## [Dataset entries]
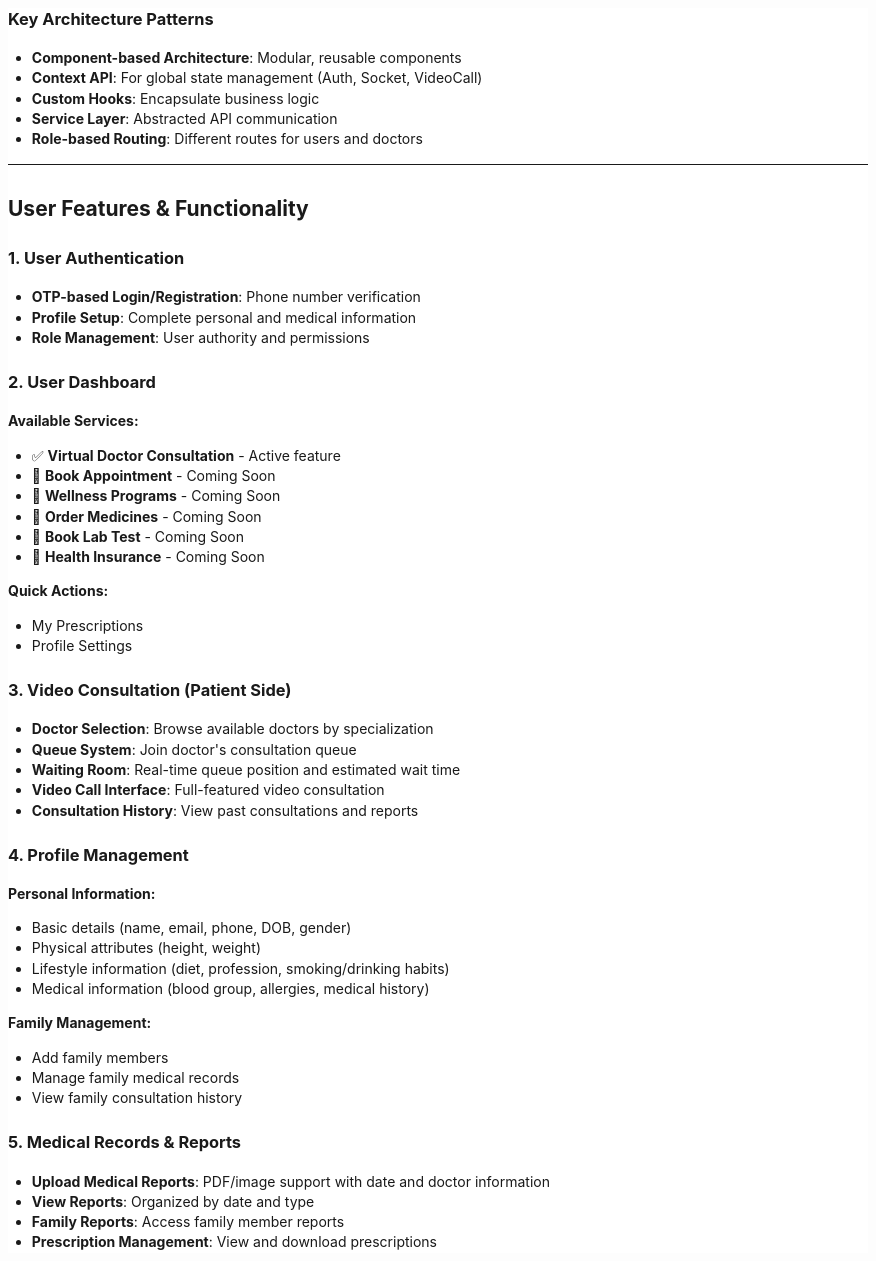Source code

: ### Key Architecture Patterns
- **Component-based Architecture**: Modular, reusable components
- **Context API**: For global state management (Auth, Socket, VideoCall)
- **Custom Hooks**: Encapsulate business logic
- **Service Layer**: Abstracted API communication
- **Role-based Routing**: Different routes for users and doctors

---

## User Features & Functionality

### 1. User Authentication
- **OTP-based Login/Registration**: Phone number verification
- **Profile Setup**: Complete personal and medical information
- **Role Management**: User authority and permissions

### 2. User Dashboard
**Available Services:**
- ✅ **Virtual Doctor Consultation** - Active feature
- 🔄 **Book Appointment** - Coming Soon
- 🔄 **Wellness Programs** - Coming Soon
- 🔄 **Order Medicines** - Coming Soon
- 🔄 **Book Lab Test** - Coming Soon
- 🔄 **Health Insurance** - Coming Soon

**Quick Actions:**
- My Prescriptions
- Profile Settings

### 3. Video Consultation (Patient Side)
- **Doctor Selection**: Browse available doctors by specialization
- **Queue System**: Join doctor's consultation queue
- **Waiting Room**: Real-time queue position and estimated wait time
- **Video Call Interface**: Full-featured video consultation
- **Consultation History**: View past consultations and reports

### 4. Profile Management
**Personal Information:**
- Basic details (name, email, phone, DOB, gender)
- Physical attributes (height, weight)
- Lifestyle information (diet, profession, smoking/drinking habits)
- Medical information (blood group, allergies, medical history)

**Family Management:**
- Add family members
- Manage family medical records
- View family consultation history

### 5. Medical Records & Reports
- **Upload Medical Reports**: PDF/image support with date and doctor information
- **View Reports**: Organized by date and type
- **Family Reports**: Access family member reports
- **Prescription Management**: View and download prescriptions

## [What to work on]
Could you arrange every line of the material above as a Markdown table, leaving out blank lines and the pictures, with a Row column numbering the lines and a Text column holding each line?

## [Output]
| Row | Text |
|---|---|
| 1 | Source code |
| 2 | : ### Key Architecture Patterns |
| 3 | - **Component-based Architecture**: Modular, reusable components |
| 4 | - **Context API**: For global state management (Auth, Socket, VideoCall) |
| 5 | - **Custom Hooks**: Encapsulate business logic |
| 6 | - **Service Layer**: Abstracted API communication |
| 7 | - **Role-based Routing**: Different routes for users and doctors |
| 8 | --- |
| 9 | ## User Features & Functionality |
| 10 | ### 1. User Authentication |
| 11 | - **OTP-based Login/Registration**: Phone number verification |
| 12 | - **Profile Setup**: Complete personal and medical information |
| 13 | - **Role Management**: User authority and permissions |
| 14 | ### 2. User Dashboard |
| 15 | **Available Services:** |
| 16 | - ✅ **Virtual Doctor Consultation** - Active feature |
| 17 | - 🔄 **Book Appointment** - Coming Soon |
| 18 | - 🔄 **Wellness Programs** - Coming Soon |
| 19 | - 🔄 **Order Medicines** - Coming Soon |
| 20 | - 🔄 **Book Lab Test** - Coming Soon |
| 21 | - 🔄 **Health Insurance** - Coming Soon |
| 22 | **Quick Actions:** |
| 23 | - My Prescriptions |
| 24 | - Profile Settings |
| 25 | ### 3. Video Consultation (Patient Side) |
| 26 | - **Doctor Selection**: Browse available doctors by specialization |
| 27 | - **Queue System**: Join doctor's consultation queue |
| 28 | - **Waiting Room**: Real-time queue position and estimated wait time |
| 29 | - **Video Call Interface**: Full-featured video consultation |
| 30 | - **Consultation History**: View past consultations and reports |
| 31 | ### 4. Profile Management |
| 32 | **Personal Information:** |
| 33 | - Basic details (name, email, phone, DOB, gender) |
| 34 | - Physical attributes (height, weight) |
| 35 | - Lifestyle information (diet, profession, smoking/drinking habits) |
| 36 | - Medical information (blood group, allergies, medical history) |
| 37 | **Family Management:** |
| 38 | - Add family members |
| 39 | - Manage family medical records |
| 40 | - View family consultation history |
| 41 | ### 5. Medical Records & Reports |
| 42 | - **Upload Medical Reports**: PDF/image support with date and doctor information |
| 43 | - **View Reports**: Organized by date and type |
| 44 | - **Family Reports**: Access family member reports |
| 45 | - **Prescription Management**: View and download prescriptions |